AstroSketches

Tips

Some of these I learned from trial and error, some from reading other books, websites, and listening to other people. I think all ideas are worth considering, though as I learn, I may find better ones than some here.

  1. Draw what you see, not what you expect to see. Sounds obvious, but it is easier said than done–knowing what a galaxy is supposed to look like does influence how we draw it–that temptation has to be resisted! I often forget to put spikes on stars, knowing they are not really there, for example.
  2. Use any aid you can to place stars close to where they belong–use a reticle eyepiece, imagine graph paper or a clock face on the field of view, look for geometric figures you can copy such as triangles.
  3. By drawing brighter stars before dimmer stars, it helps you draw them brighter/dimmer as they should be.
  4. After you finished the sketch at the eyepiece, look again–I have often seen things I missed that way.
  5. Consider a clock drive–continually adjusting the scope gets to be a bother.
  6. To “dip” the smudge stick, put pencil or charcoal marks on another paper or even outside the field of view, then rub the stick on the marks.
  7. Before using the smudge stick, test it outside the field of view or on another paper–if too dark, rub it on paper; if not dark enough, “dip” it again.
  8. Start each sketch mark lightly–easier to darken something too light than to lighten something too dark.
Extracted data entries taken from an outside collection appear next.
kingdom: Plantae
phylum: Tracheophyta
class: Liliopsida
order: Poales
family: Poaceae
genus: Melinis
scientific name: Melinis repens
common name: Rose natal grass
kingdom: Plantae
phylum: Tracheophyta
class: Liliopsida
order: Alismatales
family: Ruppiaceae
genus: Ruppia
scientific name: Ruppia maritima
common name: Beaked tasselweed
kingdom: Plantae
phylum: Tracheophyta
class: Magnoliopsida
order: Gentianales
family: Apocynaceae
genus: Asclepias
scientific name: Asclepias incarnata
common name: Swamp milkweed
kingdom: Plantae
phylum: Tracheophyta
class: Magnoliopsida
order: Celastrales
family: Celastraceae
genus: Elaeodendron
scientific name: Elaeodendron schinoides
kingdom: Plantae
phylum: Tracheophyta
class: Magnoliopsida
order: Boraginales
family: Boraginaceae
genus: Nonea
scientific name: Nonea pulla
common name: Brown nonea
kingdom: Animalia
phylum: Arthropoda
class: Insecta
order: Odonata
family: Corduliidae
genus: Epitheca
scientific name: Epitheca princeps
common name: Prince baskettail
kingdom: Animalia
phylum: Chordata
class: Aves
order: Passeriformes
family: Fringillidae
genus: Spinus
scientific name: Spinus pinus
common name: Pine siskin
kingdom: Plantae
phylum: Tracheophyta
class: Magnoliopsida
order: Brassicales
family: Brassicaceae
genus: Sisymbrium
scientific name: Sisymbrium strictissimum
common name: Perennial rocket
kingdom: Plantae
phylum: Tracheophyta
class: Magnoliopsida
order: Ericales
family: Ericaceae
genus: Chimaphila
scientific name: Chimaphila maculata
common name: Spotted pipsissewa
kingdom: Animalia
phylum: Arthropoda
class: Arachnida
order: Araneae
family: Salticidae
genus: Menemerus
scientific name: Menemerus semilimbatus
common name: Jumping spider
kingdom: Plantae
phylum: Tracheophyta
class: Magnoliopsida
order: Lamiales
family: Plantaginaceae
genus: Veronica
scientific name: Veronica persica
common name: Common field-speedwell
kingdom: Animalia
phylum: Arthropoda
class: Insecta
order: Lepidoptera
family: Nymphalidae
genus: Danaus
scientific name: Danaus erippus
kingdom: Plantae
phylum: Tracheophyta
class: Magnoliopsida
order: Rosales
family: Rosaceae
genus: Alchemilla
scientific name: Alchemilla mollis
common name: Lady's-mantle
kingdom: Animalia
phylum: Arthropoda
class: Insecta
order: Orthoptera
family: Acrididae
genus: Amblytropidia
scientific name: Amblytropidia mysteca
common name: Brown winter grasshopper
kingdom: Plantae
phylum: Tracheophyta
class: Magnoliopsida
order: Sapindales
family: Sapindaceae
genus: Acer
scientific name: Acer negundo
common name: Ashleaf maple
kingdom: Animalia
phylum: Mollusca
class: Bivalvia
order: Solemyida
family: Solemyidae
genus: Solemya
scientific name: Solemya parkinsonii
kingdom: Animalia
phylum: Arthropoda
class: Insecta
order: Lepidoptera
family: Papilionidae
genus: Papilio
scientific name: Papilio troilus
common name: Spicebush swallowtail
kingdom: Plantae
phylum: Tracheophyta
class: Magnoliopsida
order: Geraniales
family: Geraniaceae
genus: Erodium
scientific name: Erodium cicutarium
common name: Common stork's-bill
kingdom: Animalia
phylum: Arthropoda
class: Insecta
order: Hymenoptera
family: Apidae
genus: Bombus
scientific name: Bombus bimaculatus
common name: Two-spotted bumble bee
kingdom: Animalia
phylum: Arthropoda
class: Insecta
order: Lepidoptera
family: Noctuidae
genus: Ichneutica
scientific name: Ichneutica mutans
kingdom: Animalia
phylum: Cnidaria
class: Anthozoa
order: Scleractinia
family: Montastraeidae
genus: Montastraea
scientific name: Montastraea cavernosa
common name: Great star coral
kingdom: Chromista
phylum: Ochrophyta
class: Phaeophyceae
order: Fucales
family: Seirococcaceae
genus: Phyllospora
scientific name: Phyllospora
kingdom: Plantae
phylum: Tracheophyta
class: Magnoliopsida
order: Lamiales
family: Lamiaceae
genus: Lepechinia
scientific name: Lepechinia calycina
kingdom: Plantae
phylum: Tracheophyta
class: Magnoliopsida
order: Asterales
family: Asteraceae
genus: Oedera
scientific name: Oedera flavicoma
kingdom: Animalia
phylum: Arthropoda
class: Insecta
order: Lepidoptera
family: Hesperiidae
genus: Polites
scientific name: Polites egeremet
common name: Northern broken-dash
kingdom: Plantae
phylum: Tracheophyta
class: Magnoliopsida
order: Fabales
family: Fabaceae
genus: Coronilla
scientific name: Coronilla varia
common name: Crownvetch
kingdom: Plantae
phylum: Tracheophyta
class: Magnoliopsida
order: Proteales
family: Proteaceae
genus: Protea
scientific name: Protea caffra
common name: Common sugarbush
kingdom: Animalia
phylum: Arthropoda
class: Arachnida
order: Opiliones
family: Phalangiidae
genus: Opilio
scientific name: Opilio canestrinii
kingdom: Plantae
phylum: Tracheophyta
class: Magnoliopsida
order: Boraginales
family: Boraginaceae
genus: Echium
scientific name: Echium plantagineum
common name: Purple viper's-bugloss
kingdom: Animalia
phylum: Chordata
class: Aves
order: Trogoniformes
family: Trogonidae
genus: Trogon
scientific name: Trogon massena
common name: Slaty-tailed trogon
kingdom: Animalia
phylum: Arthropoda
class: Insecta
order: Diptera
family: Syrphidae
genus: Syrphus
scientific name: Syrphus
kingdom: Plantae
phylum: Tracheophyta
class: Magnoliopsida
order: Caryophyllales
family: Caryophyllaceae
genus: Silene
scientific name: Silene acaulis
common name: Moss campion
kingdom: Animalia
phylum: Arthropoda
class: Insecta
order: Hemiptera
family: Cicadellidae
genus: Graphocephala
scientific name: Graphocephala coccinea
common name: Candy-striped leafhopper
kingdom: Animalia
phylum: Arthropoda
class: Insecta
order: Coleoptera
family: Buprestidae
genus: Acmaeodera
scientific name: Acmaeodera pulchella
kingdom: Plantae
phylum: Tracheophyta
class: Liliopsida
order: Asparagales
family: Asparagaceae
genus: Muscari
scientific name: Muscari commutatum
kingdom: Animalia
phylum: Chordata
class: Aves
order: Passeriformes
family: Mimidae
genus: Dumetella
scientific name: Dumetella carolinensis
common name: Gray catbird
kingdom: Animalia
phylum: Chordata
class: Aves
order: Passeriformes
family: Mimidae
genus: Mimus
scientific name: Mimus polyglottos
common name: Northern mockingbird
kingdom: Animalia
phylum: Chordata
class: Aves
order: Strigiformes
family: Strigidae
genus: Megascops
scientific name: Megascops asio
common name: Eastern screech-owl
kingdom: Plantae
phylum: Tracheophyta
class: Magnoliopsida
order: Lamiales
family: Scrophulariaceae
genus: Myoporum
Even start with pencil not touching the paper while making sketching motions, and slowly bear down till you see the marks appear.
  9. If you are “drawing challenged” like me, draw complicated things multiple times, or take a complicated piece of the sketch and draw a magnified version of that piece. Then inside at your desk when creating the final sketch, integrate the multiple drawings into a single more-accurate drawing.
  10. Take care to note that the field of view may rotate over time.
  11. Try to get a “gestalt” of the image in the eyepiece–that will help you decide what the important features to sketch are, particularly for something too complex to copy down faithfully (such as M24 (countless resolved stars) in a wide-field eyepiece with medium to large aperture).
  12. If you draw a nebulosity before drawing stars in it, smudging will not ruin the stars.
  13. Conscious effort is needed to make the stars circular–make sure the pencil moves in tiny circles.
  14. Make notes at the eyepiece about those things you can’t render faithfully–such as colors if you only have black-and-white pencils. Then, you can re-sketch inside and use the notes to make it a faithful representation.
  15. There are several goals to sketching depending on your needs and tastes, some of them somewhat conflicting–sketch to recognize it later in a field of view, sketch to compare with star charts to check you have the correct object, sketch to look like a realistic photograph, or a sketch to show what has changed since the last sketch. Keep your goal(s) in mind and try to make your sketch satisfy them.